We are slowing down. In fact, the only thing speeding up around here these days is the rate at which we are slowing down*. This is not news so much as a freshened realization, yet another reminder of our own mortality. But still, such reminders are sometimes rude in their increasingly frequent manifestation.
I am reminded of this more and more, of course, but never so poignantly as just after finishing Chris Czajkowski’s latest book on wilderness dwelling, AND THE RIVER STILL SINGS. Chris is the real deal. She has been off the grid in BC for the last 35 years and doing so in a much more remote and harsher environment than we ever encountered.
Chris had bear invasions, meters of snow, wildfires and bugs galore plus she built everything herself and had barely enough money to buy the minimal parts she needed to get the job done. But she did get it done. She set the bar pretty high for OTG’ers. She is a real inspiration if not just a tad too hard to follow for us. I would have expired by now had I done it like Chris.
In her latest book, CC starts to slow down her pioneering ways. Her knees won’t do the job anymore. She has a few health challenges. She is getting older and without a Sally or Dave to help maintain the pace. Chris recently moved down from her aerie in Nuk Tesli, a remote wilderness mini resort in the high Chilcotins to a lower, on-the grid (barely) residence that is easier to manage. The impression given as the book ends is that her wilding days are over. Chris is roughly my age.
Her wilding days are over at the higher level she previously achieved. No question. But Chris is still doing ten times what most people do at her age and she just considers it normal living. That is one of the legacy benefits of living outdoors. Living remote. Chopping wood when you are in your nineties is nothing to write a book about when you have been doing it your whole life.

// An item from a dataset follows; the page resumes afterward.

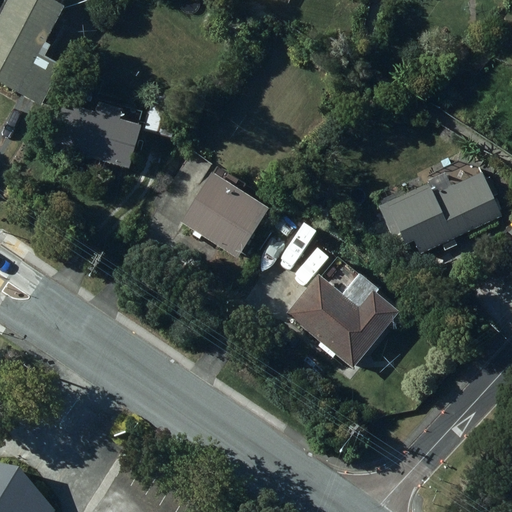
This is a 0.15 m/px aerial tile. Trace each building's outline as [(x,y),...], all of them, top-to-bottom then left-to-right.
[(37,42),(56,5),(46,0),(0,0),(0,1),(0,84),(37,103),(56,65),(38,56),(43,45),(37,42)] [(148,94),(139,131),(166,138),(176,101),(148,94)] [(45,146),(121,169),(138,112),(101,101),(99,106),(90,103),(87,113),(57,104),(45,146)] [(421,183),(370,206),(384,237),(391,234),(397,245),(406,241),(413,254),(496,215),(475,171),(426,194),(421,183)] [(260,209),(203,172),(171,221),(228,258),(260,209)] [(511,221),(502,232),(511,241),(511,221)] [(308,274),(276,314),(312,342),(310,346),(325,359),(328,355),(345,368),(390,312),(366,293),(369,289),(350,274),(333,294),(308,274)] [(0,511),(49,511),(54,505),(0,471),(0,511)]
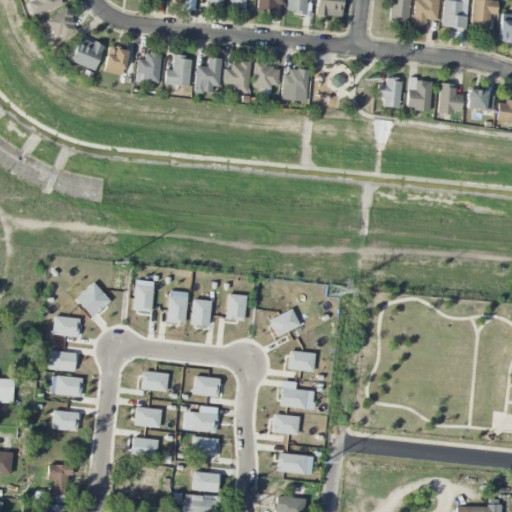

Like I said, she is an inspiration.
But she is also a prolific writer. She has written at least ten books on living remote. I recommend that, if you have this kind of interest, you look her up. http://wildernessdweller.ca.
As for us, well, we are playing in a lower, slo-pitch league. The kind with happy hour now and then. We can keep it up, as it were, at the pace we chose for another decade for sure. Our softy wilding days still have some time to play out. And, if Chris is anything to go by, we won’t have to leave our paradise even then; we will just have to get in a bit of help occasionally. And, with a bit of luck, all the BIG projects will be done.
She inspired us, she reminded us of our age and she inspires us to keep at it. And we will. We’ll just break for tea more often is all.
*None of the above applies to quilting. The quilting fever is still burning hot and calories are being expended prodigiously. But, I for one, find it tiring just watching that activity and so I have taken to the occasional nap when the cloth bits start to fly. There is an exception to every rule and quilting is NOT slowing down.